------ Testo estratto ------

5.1. La sentenza impugnata ha fondato il proprio convincimento sul fatto rappresentato dall’esercizio (in sè) di un’altra attività lavorativa, prestata dal P., dipendente dal Patronato ENCAL in regime di part-time, al di fuori dell’orario di lavoro, osservando che il divieto contemplato dalla prima parte della suddetta disposizione ha carattere assoluto e non presenta spazi interpretativi di sorta che giustifichino l’inottemperanza allo stesso, a meno di munirsi di apposita autorizzazione.

5.2. Il motivo del ricorso per cassazione investe specificamente il passaggio argomentativo che ha ritenuto il carattere assoluto del divieto, a prescindere da qualsiasi verifica in concreto della incompatibilità. Invero, siffatta lettura della disposizione regolamentare non può essere accolta, se riferita ad un prestatore di lavoro in regime di part-time, non potendo il datore di lavoro disporre della facoltà del proprio dipendente di reperire un’occupazione diversa in orario compatibile con la prestazione di lavoro parziale; in tali casi, l’incompatibilità essere valutata dall’Ente in concreto.

------

## Istruzioni da seguire
Per favore, trascrivi dal testo estratto la parte da "5.2. Il motivo" a "dall’Ente in concreto.". Le voci qui sotto provengono da un'altra fonte.

------ Dati forniti ------

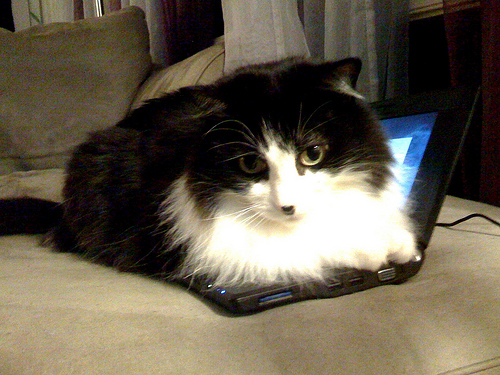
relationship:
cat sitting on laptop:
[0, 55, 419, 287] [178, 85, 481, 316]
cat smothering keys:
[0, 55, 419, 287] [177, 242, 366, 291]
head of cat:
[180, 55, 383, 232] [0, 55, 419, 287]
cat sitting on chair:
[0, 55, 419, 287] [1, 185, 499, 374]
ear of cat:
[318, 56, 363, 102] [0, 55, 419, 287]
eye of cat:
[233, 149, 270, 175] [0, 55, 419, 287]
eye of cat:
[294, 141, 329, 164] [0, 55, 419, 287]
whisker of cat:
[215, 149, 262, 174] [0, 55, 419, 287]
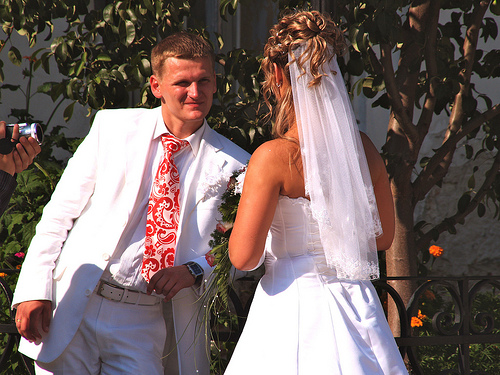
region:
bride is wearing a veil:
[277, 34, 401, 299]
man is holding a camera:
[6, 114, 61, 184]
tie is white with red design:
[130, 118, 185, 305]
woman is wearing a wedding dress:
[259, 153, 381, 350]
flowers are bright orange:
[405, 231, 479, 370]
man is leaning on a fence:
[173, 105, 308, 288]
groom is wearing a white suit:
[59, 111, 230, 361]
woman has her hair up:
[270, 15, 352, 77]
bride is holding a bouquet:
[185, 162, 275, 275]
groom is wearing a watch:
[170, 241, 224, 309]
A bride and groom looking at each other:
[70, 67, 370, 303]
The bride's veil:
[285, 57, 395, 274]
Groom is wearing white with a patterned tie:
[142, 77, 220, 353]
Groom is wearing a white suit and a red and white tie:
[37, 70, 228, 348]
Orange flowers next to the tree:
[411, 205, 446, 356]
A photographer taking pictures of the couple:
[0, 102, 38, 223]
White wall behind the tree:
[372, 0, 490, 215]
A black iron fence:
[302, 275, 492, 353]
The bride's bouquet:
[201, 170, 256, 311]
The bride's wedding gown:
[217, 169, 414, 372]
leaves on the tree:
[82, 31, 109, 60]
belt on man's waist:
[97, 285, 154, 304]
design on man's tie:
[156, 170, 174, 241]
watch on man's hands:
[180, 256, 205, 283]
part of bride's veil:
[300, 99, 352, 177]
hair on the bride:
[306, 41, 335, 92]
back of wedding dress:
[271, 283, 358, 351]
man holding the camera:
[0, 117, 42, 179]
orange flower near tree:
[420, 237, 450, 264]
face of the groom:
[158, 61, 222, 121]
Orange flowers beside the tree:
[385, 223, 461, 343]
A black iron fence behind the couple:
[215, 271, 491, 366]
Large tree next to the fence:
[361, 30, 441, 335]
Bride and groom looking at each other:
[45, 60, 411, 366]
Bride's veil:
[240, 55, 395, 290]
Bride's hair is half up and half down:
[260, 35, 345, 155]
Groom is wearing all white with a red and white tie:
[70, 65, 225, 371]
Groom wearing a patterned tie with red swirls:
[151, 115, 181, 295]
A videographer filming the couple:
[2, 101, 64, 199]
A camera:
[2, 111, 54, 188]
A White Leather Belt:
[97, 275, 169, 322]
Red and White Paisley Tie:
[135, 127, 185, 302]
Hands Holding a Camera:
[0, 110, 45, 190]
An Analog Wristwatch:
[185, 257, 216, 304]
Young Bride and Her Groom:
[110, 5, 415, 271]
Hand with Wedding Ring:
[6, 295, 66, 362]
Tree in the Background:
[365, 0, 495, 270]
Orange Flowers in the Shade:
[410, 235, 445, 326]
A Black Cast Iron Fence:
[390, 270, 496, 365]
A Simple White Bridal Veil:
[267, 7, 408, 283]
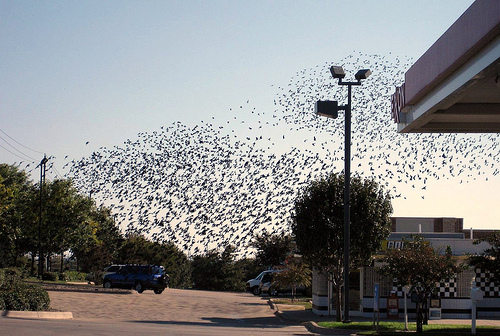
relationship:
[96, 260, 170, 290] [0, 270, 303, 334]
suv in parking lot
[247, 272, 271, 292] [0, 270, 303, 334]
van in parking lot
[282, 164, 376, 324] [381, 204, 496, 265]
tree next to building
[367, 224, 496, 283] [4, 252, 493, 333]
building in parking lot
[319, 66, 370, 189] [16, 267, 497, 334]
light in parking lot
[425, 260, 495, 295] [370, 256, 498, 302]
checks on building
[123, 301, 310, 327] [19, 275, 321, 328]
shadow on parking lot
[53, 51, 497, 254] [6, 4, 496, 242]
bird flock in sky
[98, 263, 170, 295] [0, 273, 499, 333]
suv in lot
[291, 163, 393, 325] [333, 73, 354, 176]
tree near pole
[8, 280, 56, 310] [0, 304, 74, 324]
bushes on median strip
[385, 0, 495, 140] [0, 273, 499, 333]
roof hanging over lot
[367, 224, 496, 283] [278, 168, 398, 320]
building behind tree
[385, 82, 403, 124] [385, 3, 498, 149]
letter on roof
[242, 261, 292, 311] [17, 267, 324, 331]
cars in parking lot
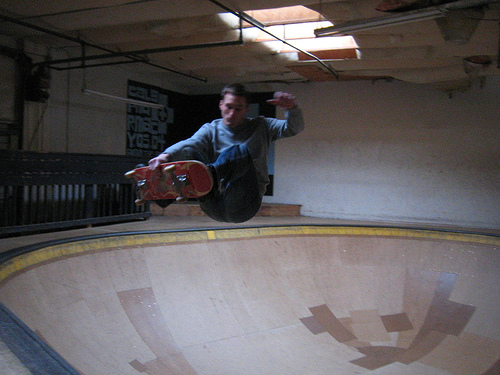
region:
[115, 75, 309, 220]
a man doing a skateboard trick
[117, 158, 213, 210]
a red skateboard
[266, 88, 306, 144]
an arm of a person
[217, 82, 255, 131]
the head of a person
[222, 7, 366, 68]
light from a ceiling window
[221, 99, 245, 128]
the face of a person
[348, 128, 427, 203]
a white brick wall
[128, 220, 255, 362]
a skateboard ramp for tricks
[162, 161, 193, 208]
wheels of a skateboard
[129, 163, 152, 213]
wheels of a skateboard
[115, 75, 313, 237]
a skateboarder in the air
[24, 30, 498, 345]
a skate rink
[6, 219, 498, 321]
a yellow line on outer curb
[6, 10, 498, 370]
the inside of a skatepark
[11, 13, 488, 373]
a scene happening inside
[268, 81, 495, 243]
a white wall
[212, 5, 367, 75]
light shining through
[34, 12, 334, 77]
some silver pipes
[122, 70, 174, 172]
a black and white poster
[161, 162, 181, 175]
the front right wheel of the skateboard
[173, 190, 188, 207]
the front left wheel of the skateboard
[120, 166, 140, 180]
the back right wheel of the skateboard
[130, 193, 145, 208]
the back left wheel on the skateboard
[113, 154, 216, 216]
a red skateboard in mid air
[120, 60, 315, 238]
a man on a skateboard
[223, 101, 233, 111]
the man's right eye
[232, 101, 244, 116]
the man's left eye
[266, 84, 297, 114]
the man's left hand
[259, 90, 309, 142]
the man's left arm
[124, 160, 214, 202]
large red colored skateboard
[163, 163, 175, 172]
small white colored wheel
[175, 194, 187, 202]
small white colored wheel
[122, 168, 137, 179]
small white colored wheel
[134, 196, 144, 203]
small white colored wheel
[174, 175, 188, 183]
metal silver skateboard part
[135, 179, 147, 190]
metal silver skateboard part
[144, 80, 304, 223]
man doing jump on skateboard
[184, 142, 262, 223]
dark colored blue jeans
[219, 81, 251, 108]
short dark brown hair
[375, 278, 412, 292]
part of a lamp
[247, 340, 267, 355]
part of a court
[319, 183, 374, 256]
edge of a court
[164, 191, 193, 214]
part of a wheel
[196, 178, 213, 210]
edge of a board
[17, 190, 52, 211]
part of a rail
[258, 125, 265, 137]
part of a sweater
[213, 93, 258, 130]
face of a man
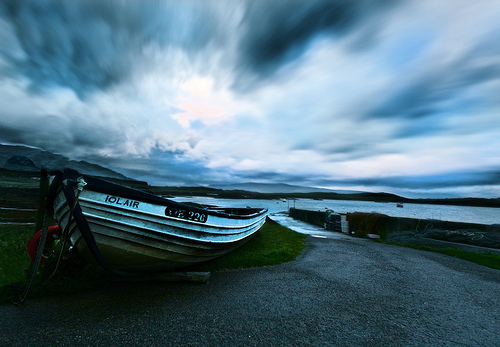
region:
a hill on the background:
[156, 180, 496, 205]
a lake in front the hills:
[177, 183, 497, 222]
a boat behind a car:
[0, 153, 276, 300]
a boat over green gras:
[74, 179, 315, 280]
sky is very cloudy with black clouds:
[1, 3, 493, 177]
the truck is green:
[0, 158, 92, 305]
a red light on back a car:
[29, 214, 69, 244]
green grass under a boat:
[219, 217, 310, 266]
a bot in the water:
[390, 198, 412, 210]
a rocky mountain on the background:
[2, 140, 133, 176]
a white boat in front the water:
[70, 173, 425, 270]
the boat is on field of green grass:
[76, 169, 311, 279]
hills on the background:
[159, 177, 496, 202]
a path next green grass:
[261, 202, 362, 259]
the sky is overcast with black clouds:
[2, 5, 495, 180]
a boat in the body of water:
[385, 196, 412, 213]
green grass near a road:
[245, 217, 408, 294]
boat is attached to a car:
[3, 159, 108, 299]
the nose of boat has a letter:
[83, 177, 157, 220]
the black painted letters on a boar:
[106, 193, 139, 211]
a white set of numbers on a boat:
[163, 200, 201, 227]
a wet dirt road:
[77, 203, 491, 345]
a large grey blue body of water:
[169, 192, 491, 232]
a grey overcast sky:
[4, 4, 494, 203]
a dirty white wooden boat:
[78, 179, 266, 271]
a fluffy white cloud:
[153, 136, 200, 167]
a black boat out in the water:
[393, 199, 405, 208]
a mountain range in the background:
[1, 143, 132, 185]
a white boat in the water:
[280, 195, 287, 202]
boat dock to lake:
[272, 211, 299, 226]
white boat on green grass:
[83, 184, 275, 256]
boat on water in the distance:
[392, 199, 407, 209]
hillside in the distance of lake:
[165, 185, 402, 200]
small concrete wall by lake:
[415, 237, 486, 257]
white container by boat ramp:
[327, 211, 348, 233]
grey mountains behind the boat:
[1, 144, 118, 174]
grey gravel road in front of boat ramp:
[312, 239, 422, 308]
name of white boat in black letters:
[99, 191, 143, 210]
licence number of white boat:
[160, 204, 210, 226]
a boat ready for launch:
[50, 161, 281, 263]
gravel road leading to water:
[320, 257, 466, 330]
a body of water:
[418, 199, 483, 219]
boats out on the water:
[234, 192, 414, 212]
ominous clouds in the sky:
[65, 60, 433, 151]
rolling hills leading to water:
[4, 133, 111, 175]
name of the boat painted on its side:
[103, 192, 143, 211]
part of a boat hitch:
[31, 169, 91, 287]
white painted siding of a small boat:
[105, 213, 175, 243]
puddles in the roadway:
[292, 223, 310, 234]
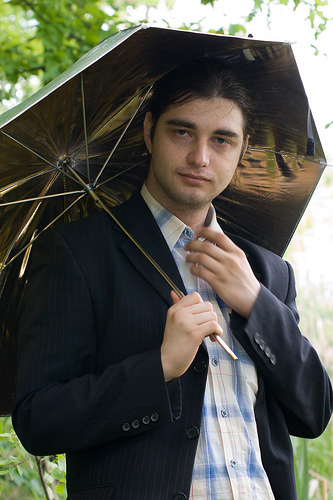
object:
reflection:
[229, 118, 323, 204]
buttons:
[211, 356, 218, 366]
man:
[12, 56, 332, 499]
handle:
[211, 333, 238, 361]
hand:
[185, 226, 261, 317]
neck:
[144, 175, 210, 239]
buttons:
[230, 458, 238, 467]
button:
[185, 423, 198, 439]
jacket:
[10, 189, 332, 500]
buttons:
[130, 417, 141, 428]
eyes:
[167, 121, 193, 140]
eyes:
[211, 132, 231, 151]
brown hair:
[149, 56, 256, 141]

------
------ Dati forniti ------

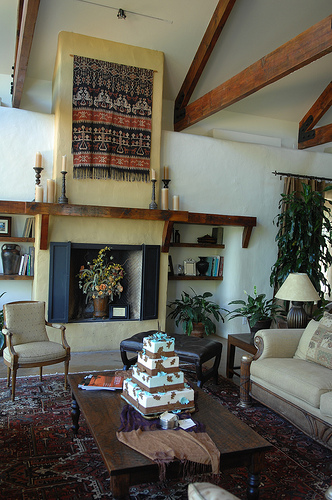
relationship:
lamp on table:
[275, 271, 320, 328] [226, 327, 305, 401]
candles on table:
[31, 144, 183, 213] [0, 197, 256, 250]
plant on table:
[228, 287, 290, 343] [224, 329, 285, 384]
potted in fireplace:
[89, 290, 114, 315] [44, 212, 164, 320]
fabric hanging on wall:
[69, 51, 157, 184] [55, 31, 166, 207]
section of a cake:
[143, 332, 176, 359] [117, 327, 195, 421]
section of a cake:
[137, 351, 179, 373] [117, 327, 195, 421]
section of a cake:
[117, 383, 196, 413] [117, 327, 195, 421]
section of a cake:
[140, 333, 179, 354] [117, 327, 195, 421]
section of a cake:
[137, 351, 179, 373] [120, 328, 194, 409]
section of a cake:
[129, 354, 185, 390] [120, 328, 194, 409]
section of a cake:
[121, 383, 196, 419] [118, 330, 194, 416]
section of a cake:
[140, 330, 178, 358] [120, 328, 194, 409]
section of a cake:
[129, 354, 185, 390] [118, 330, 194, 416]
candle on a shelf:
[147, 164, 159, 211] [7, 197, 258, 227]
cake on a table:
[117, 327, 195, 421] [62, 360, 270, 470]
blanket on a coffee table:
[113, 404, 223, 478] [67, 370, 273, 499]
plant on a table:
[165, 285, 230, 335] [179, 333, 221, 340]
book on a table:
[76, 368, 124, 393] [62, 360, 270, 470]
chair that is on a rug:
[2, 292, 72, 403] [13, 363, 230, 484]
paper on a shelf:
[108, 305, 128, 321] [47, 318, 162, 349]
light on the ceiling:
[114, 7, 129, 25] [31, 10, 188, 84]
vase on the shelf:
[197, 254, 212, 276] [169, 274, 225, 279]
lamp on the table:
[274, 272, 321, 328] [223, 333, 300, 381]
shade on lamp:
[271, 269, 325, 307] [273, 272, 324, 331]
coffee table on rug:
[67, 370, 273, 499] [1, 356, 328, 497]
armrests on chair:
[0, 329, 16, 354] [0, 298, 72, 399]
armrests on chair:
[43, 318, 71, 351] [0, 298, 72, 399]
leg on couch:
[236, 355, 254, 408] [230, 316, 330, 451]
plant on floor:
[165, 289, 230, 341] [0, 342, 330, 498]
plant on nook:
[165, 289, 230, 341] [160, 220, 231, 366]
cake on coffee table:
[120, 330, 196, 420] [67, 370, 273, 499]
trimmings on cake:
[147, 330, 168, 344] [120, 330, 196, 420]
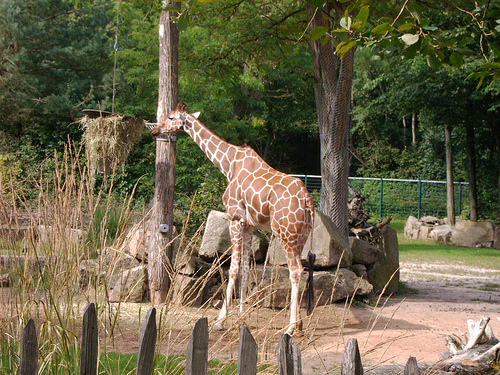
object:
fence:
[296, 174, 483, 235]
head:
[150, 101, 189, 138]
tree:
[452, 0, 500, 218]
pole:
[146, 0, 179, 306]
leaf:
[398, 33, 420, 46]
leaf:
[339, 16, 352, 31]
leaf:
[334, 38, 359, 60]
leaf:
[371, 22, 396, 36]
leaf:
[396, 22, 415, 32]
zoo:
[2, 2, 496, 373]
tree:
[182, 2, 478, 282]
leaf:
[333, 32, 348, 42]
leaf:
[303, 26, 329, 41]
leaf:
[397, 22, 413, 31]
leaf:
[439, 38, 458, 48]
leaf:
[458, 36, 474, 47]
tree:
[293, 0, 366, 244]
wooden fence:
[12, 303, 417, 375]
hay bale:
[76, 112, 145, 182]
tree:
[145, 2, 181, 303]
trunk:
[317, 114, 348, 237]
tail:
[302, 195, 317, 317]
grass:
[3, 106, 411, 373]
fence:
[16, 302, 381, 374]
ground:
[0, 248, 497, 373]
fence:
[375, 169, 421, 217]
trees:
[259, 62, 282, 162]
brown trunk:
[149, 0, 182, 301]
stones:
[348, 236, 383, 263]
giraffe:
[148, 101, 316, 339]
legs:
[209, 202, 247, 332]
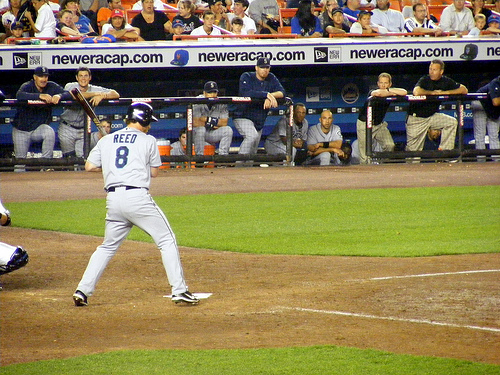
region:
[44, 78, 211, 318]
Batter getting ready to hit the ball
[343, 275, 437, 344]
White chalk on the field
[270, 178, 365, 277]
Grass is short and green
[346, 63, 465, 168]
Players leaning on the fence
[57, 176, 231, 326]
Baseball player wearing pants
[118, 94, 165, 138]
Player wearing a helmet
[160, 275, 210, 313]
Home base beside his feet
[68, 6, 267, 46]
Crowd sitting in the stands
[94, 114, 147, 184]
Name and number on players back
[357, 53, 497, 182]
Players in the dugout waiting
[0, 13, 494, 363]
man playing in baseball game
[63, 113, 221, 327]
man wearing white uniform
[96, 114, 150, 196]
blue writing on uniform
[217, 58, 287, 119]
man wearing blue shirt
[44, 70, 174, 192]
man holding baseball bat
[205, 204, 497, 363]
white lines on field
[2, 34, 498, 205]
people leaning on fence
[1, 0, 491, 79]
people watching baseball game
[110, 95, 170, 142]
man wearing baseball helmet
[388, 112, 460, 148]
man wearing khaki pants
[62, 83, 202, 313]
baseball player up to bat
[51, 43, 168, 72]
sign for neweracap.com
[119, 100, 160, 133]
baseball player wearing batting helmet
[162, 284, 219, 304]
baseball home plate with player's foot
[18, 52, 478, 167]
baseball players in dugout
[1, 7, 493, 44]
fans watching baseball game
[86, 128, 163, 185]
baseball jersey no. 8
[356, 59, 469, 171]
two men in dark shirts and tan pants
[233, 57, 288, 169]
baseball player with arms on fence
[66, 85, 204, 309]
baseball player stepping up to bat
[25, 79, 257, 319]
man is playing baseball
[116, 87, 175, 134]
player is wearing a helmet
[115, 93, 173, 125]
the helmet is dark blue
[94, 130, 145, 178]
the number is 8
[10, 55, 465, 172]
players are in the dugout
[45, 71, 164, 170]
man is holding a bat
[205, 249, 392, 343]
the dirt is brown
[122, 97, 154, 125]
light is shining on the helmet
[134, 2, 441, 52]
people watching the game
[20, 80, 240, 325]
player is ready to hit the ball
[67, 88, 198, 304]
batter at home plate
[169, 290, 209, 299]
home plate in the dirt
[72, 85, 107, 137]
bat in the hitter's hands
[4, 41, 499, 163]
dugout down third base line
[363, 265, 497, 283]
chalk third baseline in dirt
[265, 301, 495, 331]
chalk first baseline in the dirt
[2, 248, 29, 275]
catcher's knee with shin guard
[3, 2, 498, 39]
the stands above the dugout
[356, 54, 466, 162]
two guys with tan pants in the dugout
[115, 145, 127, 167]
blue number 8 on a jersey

------

## Risposta all'esercizio
5.2. Il motivo del ricorso per cassazione investe specificamente il passaggio argomentativo che ha ritenuto il carattere assoluto del divieto, a prescindere da qualsiasi verifica in concreto della incompatibilità. Invero, siffatta lettura della disposizione regolamentare non può essere accolta, se riferita ad un prestatore di lavoro in regime di part-time, non potendo il datore di lavoro disporre della facoltà del proprio dipendente di reperire un’occupazione diversa in orario compatibile con la prestazione di lavoro parziale; in tali casi, l’incompatibilità essere valutata dall’Ente in concreto.